WHAT YOU ARE ASKED TO DO :: Retype each entry exactly.

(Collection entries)
****************

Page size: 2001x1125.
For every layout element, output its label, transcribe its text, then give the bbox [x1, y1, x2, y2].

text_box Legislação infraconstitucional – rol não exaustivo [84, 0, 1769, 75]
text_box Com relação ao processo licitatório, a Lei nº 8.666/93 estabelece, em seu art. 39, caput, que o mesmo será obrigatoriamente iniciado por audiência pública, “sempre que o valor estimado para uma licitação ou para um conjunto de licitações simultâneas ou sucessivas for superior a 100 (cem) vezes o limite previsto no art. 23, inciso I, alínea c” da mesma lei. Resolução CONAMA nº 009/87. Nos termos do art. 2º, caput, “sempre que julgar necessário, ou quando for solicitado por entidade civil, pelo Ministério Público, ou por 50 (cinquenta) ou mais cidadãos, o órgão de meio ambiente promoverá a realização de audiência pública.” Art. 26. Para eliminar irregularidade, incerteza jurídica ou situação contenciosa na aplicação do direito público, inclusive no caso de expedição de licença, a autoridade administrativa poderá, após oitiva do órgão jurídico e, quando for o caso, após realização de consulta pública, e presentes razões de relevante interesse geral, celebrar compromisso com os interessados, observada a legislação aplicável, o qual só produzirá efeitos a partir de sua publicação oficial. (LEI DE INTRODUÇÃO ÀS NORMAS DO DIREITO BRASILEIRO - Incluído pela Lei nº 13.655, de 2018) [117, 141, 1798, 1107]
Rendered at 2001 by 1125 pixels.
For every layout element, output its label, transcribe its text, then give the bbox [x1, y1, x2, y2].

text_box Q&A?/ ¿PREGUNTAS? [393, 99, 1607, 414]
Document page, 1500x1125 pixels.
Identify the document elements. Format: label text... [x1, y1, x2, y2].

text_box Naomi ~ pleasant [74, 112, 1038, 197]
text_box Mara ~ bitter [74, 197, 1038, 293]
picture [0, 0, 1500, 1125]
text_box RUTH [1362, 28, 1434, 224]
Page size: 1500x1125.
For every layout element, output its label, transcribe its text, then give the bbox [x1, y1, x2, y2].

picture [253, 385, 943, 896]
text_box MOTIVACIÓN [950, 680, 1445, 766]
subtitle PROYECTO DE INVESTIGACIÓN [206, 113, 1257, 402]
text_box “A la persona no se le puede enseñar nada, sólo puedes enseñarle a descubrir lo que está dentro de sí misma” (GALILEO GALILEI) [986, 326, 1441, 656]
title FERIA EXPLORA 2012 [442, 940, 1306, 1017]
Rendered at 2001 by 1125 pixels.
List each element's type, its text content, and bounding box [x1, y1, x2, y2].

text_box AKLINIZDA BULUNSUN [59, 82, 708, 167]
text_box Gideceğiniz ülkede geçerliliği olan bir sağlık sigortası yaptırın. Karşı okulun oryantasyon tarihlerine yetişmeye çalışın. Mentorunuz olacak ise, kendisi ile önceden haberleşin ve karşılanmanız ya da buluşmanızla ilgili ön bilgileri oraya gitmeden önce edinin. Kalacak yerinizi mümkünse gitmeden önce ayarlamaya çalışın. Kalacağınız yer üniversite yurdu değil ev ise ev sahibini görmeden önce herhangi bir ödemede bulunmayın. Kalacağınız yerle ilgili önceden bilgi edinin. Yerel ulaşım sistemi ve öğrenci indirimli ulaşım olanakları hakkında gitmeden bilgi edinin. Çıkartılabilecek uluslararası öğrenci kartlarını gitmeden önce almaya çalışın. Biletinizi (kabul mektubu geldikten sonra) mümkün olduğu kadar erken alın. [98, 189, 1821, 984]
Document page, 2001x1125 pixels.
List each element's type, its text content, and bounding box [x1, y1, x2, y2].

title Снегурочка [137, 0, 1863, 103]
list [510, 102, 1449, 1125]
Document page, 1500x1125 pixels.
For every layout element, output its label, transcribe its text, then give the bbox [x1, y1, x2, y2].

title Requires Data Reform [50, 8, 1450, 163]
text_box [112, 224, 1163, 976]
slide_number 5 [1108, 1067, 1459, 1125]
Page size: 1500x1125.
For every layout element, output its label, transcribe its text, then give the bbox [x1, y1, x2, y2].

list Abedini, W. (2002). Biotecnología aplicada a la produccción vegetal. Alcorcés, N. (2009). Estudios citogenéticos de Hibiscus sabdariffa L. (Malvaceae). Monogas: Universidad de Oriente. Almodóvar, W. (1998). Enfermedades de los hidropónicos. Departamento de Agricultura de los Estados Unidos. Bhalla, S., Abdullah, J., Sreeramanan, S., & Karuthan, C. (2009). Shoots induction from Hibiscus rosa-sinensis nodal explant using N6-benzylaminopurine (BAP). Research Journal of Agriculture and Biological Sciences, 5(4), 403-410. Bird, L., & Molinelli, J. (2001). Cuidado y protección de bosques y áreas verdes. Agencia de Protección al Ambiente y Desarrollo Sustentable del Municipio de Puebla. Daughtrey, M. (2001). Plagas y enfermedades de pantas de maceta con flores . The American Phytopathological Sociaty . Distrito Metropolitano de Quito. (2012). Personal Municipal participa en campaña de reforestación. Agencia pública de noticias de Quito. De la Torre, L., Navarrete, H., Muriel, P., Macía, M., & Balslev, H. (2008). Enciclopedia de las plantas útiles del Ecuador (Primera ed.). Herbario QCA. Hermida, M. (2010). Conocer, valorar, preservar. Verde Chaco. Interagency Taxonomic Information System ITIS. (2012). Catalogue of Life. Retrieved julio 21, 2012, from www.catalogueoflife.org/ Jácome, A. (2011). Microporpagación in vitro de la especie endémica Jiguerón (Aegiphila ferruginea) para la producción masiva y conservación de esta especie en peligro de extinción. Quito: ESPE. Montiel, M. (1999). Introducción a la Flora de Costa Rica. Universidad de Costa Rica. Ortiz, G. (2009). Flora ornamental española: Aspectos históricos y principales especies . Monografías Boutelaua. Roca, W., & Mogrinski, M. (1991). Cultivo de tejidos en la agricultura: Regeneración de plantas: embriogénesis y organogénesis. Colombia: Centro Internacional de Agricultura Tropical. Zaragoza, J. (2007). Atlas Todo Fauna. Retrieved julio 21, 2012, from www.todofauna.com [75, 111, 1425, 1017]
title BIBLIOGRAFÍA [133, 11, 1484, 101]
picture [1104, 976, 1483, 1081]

****************

RESULT OF THE TASK ::
Page size: 2001x1125.
For every layout element, output its label, transcribe its text, then give the bbox [x1, y1, x2, y2].

text_box Legislação infraconstitucional – rol não exaustivo [84, 0, 1769, 75]
text_box Com relação ao processo licitatório, a Lei nº 8.666/93 estabelece, em seu art. 39, caput, que o mesmo será obrigatoriamente iniciado por audiência pública, “sempre que o valor estimado para uma licitação ou para um conjunto de licitações simultâneas ou sucessivas for superior a 100 (cem) vezes o limite previsto no art. 23, inciso I, alínea c” da mesma lei. Resolução CONAMA nº 009/87. Nos termos do art. 2º, caput, “sempre que julgar necessário, ou quando for solicitado por entidade civil, pelo Ministério Público, ou por 50 (cinquenta) ou mais cidadãos, o órgão de meio ambiente promoverá a realização de audiência pública.” Art. 26. Para eliminar irregularidade, incerteza jurídica ou situação contenciosa na aplicação do direito público, inclusive no caso de expedição de licença, a autoridade administrativa poderá, após oitiva do órgão jurídico e, quando for o caso, após realização de consulta pública, e presentes razões de relevante interesse geral, celebrar compromisso com os interessados, observada a legislação aplicável, o qual só produzirá efeitos a partir de sua publicação oficial. (LEI DE INTRODUÇÃO ÀS NORMAS DO DIREITO BRASILEIRO - Incluído pela Lei nº 13.655, de 2018) [117, 141, 1798, 1107]
Rendered at 2001 by 1125 pixels.
For every layout element, output its label, transcribe its text, then give the bbox [x1, y1, x2, y2].

text_box Q&A?/ ¿PREGUNTAS? [393, 99, 1607, 414]
Document page, 1500x1125 pixels.
Identify the document elements. Format: label text... [x1, y1, x2, y2].

text_box Naomi ~ pleasant [74, 112, 1038, 197]
text_box Mara ~ bitter [74, 197, 1038, 293]
picture [0, 0, 1500, 1125]
text_box RUTH [1362, 28, 1434, 224]
Page size: 1500x1125.
For every layout element, output its label, transcribe its text, then give the bbox [x1, y1, x2, y2].

picture [253, 385, 943, 896]
text_box MOTIVACIÓN [950, 680, 1445, 766]
subtitle PROYECTO DE INVESTIGACIÓN [206, 113, 1257, 402]
text_box “A la persona no se le puede enseñar nada, sólo puedes enseñarle a descubrir lo que está dentro de sí misma” (GALILEO GALILEI) [986, 326, 1441, 656]
title FERIA EXPLORA 2012 [442, 940, 1306, 1017]
Rendered at 2001 by 1125 pixels.
List each element's type, its text content, and bounding box [x1, y1, x2, y2].

text_box AKLINIZDA BULUNSUN [59, 82, 708, 167]
text_box Gideceğiniz ülkede geçerliliği olan bir sağlık sigortası yaptırın. Karşı okulun oryantasyon tarihlerine yetişmeye çalışın. Mentorunuz olacak ise, kendisi ile önceden haberleşin ve karşılanmanız ya da buluşmanızla ilgili ön bilgileri oraya gitmeden önce edinin. Kalacak yerinizi mümkünse gitmeden önce ayarlamaya çalışın. Kalacağınız yer üniversite yurdu değil ev ise ev sahibini görmeden önce herhangi bir ödemede bulunmayın. Kalacağınız yerle ilgili önceden bilgi edinin. Yerel ulaşım sistemi ve öğrenci indirimli ulaşım olanakları hakkında gitmeden bilgi edinin. Çıkartılabilecek uluslararası öğrenci kartlarını gitmeden önce almaya çalışın. Biletinizi (kabul mektubu geldikten sonra) mümkün olduğu kadar erken alın. [98, 189, 1821, 984]
Document page, 2001x1125 pixels.
List each element's type, its text content, and bounding box [x1, y1, x2, y2].

title Снегурочка [137, 0, 1863, 103]
list [510, 102, 1449, 1125]
Document page, 1500x1125 pixels.
For every layout element, output its label, transcribe its text, then give the bbox [x1, y1, x2, y2].

title Requires Data Reform [50, 8, 1450, 163]
text_box [112, 224, 1163, 976]
slide_number 5 [1108, 1067, 1459, 1125]
Page size: 1500x1125.
For every layout element, output its label, transcribe its text, then give the bbox [x1, y1, x2, y2].

list Abedini, W. (2002). Biotecnología aplicada a la produccción vegetal. Alcorcés, N. (2009). Estudios citogenéticos de Hibiscus sabdariffa L. (Malvaceae). Monogas: Universidad de Oriente. Almodóvar, W. (1998). Enfermedades de los hidropónicos. Departamento de Agricultura de los Estados Unidos. Bhalla, S., Abdullah, J., Sreeramanan, S., & Karuthan, C. (2009). Shoots induction from Hibiscus rosa-sinensis nodal explant using N6-benzylaminopurine (BAP). Research Journal of Agriculture and Biological Sciences, 5(4), 403-410. Bird, L., & Molinelli, J. (2001). Cuidado y protección de bosques y áreas verdes. Agencia de Protección al Ambiente y Desarrollo Sustentable del Municipio de Puebla. Daughtrey, M. (2001). Plagas y enfermedades de pantas de maceta con flores . The American Phytopathological Sociaty . Distrito Metropolitano de Quito. (2012). Personal Municipal participa en campaña de reforestación. Agencia pública de noticias de Quito. De la Torre, L., Navarrete, H., Muriel, P., Macía, M., & Balslev, H. (2008). Enciclopedia de las plantas útiles del Ecuador (Primera ed.). Herbario QCA. Hermida, M. (2010). Conocer, valorar, preservar. Verde Chaco. Interagency Taxonomic Information System ITIS. (2012). Catalogue of Life. Retrieved julio 21, 2012, from www.catalogueoflife.org/ Jácome, A. (2011). Microporpagación in vitro de la especie endémica Jiguerón (Aegiphila ferruginea) para la producción masiva y conservación de esta especie en peligro de extinción. Quito: ESPE. Montiel, M. (1999). Introducción a la Flora de Costa Rica. Universidad de Costa Rica. Ortiz, G. (2009). Flora ornamental española: Aspectos históricos y principales especies . Monografías Boutelaua. Roca, W., & Mogrinski, M. (1991). Cultivo de tejidos en la agricultura: Regeneración de plantas: embriogénesis y organogénesis. Colombia: Centro Internacional de Agricultura Tropical. Zaragoza, J. (2007). Atlas Todo Fauna. Retrieved julio 21, 2012, from www.todofauna.com [75, 111, 1425, 1017]
title BIBLIOGRAFÍA [133, 11, 1484, 101]
picture [1104, 976, 1483, 1081]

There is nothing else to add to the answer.